Question

Consider two functions $f$ and $g$ defined by $f\left(x\right)={\sin }^{-1}x+{\tan }^{-1}x$ and $g\left(x\right)={\cos }^{-1}x+{\cot }^{-1}x.$ Let $A$ and $B$ be sets of non-negative integers in $R_f$ and $R_g$ respectively, where $R_f$ is the range of $f$ and $R_g$ is the range of $g.$ Then

• A. number of real solutions of $f\left(x\right)=g\left(x\right)$ is one.
• B. if $R_f$ is $[a\pi ,b\pi ]$ and $R_g$ is $[c\pi ,d\pi ],$ then $\frac{c+d}{b-a}=\frac{4}{3}.$
• C. number of one-one functions from $A$ to $B$ is $60.$
• D. number of values of $x$ satisfying $|f\left(x\right)|+|g\left(x\right)|=\pi$ is infinitely many.

Answer 1

Answer: (A), (B), (C), (D)

number of values of $x$ satisfying $|f\left(x\right)|+|g\left(x\right)|=\pi$ is infinitely many.

$f\left(x\right)={\sin }^{-1}x+{\tan }^{-1}x$
$\Rightarrow f^{\prime }\left(x\right)=\frac{1}{\sqrt{1-x^2}}+\frac{1}{1+x^2}>0$
$f\left(x\right)$ is a strictly increasing function.

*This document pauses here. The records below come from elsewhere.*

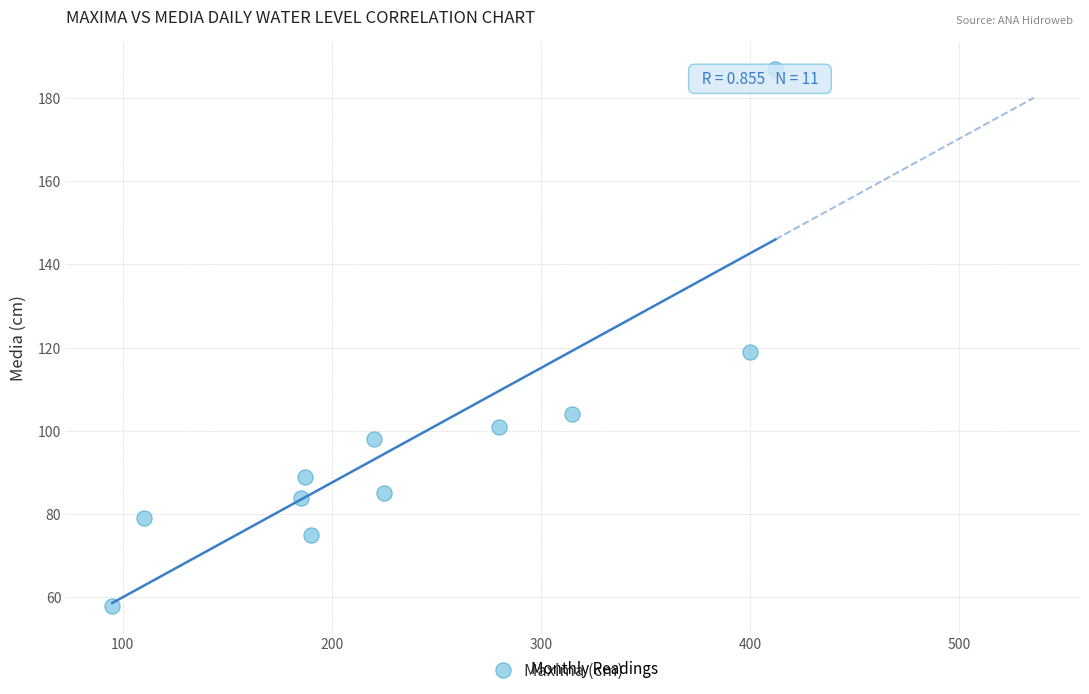

What Y value in the scatter plot is closest to 122?

119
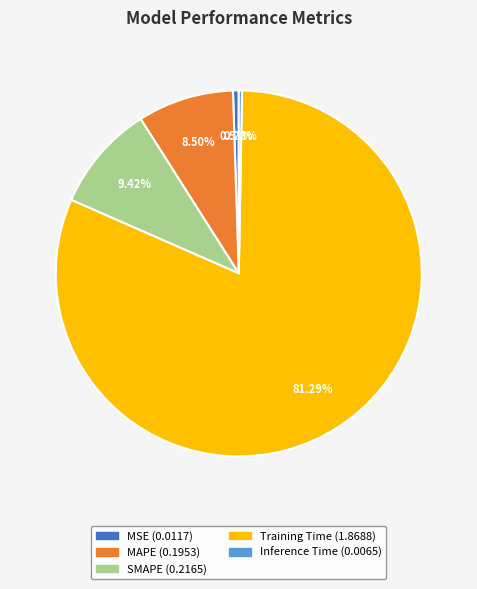

Which slice is the largest?

Training Time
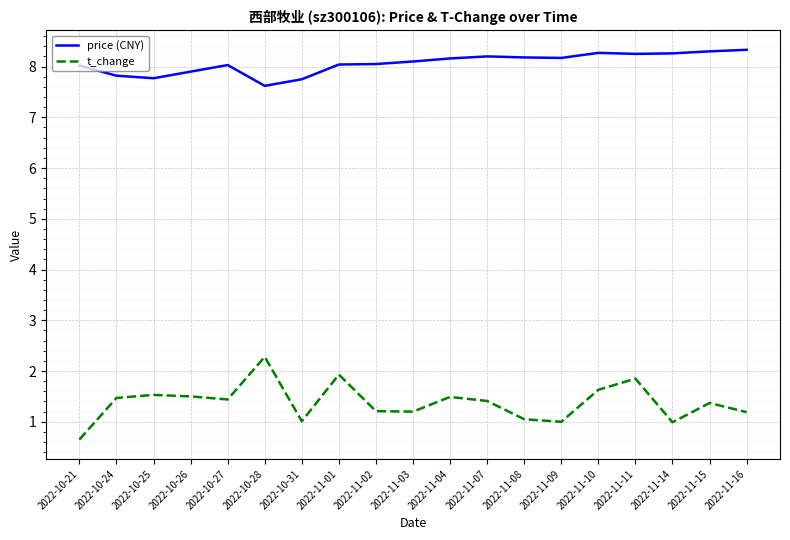

Rank the series by their average value, from lowest to highest.

t_change, price (CNY)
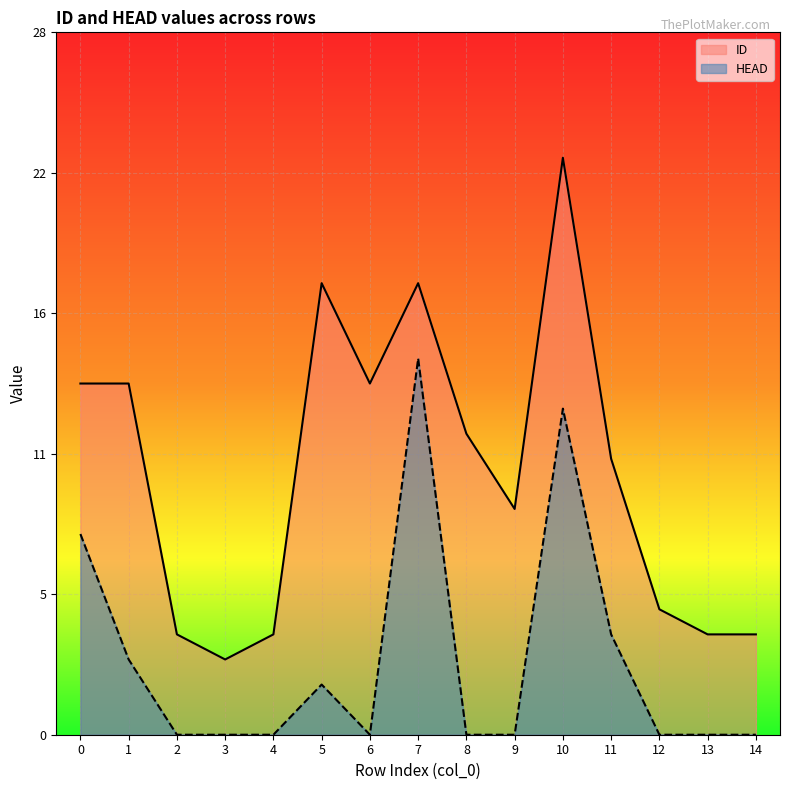

True or false: ID and HEAD intersect in this chart.

False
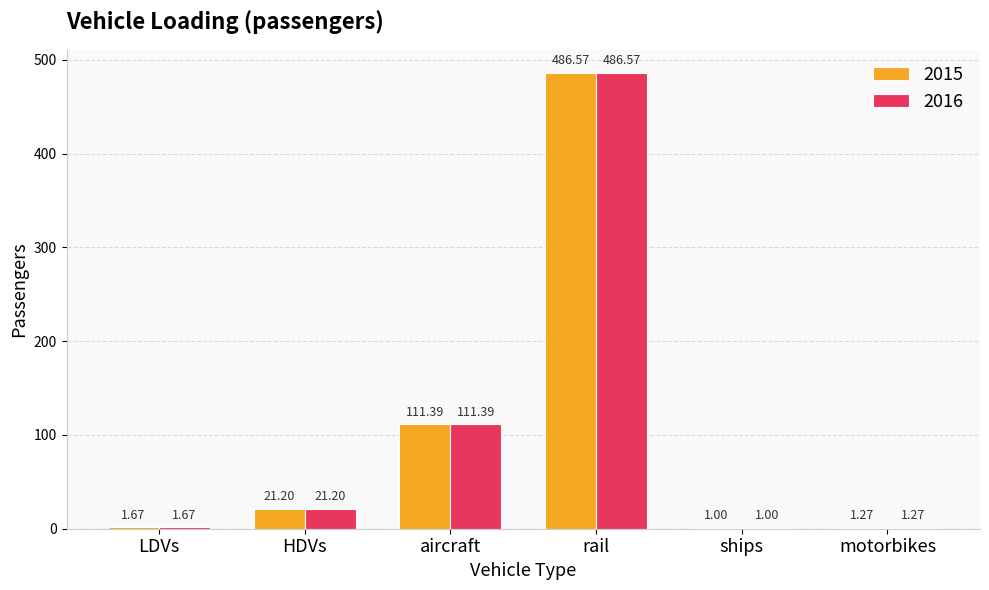

Where is 2016 nearest to the value 243?

aircraft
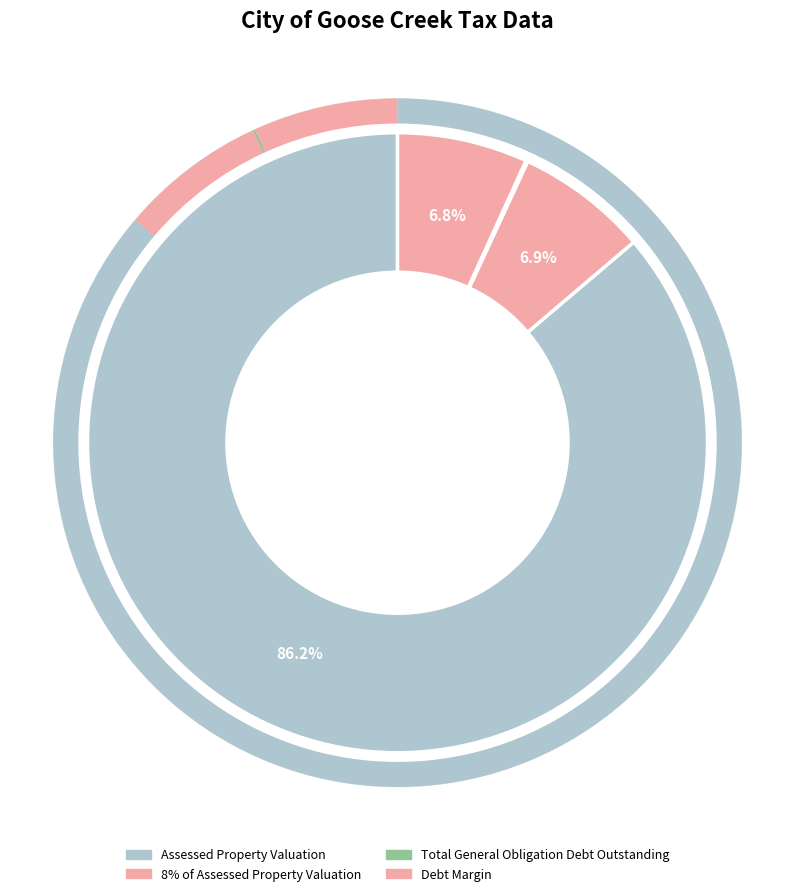

To the nearest percent, what is the difference between the 8% of Assessed Property Valuation and Assessed Property Valuation slice percentages?

79%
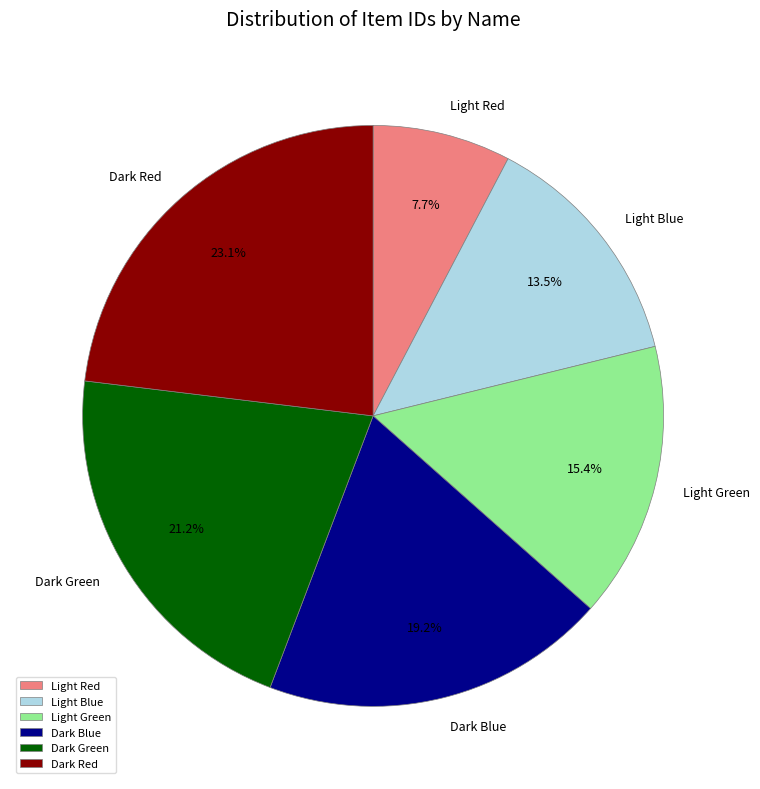

How many slices are in this pie chart?

6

$g\left(x\right)={\cos }^{-1}x+{\cot }^{-1}x$
$\Rightarrow g^{\prime }\left(x\right)=\frac{-1}{\sqrt{1-x^2}}-\frac{1}{1+x^2}<0$
$g\left(x\right)$ is a strictly decreasing function.

Also, domain of $f$ is $[-1,1]$
$\therefore$ Range of $f,$ $R_f=[-\frac{3\pi }{4},\frac{3\pi }{4}]$
Domain of $g$ is $[-1,1]$
$\therefore$ Range of $g,$ $R_g=[\frac{\pi }{4},\frac{7\pi }{4}]$

Now, ​$A=\{0,1,2\}$ and $B=\{1,2,3,4,5\}$

As $f$ is strictly increasing and $g$ is strictly decreasing for $x\in [-1,1],$ so $f\left(x\right)=g\left(x\right)$ has only one solution.

$\frac{c+d}{b-a}=\frac{\frac{1}{4}+\frac{7}{4}}{\frac{3}{4}+\frac{3}{4}}=\frac{8}{6}=\frac{4}{3}$​​​

Number of one-one functions from $A$ to $B$ is ${}^5{C}_3\cdot 3!=60$

$|f\left(x\right)|+|g\left(x\right)|=\pi$
As $g\left(x\right)$ is always positive,
$\Rightarrow |f\left(x\right)|+g\left(x\right)=\pi$
$\Rightarrow |f\left(x\right)|=\pi -{\cos }^{-1}x-{\cot }^{-1}x\Rightarrow |f\left(x\right)|={\sin }^{-1}x+{\tan }^{-1}x\Rightarrow |f\left(x\right)|=f\left(x\right)$
Clearly, above equation is true for all $x\in [0,1]$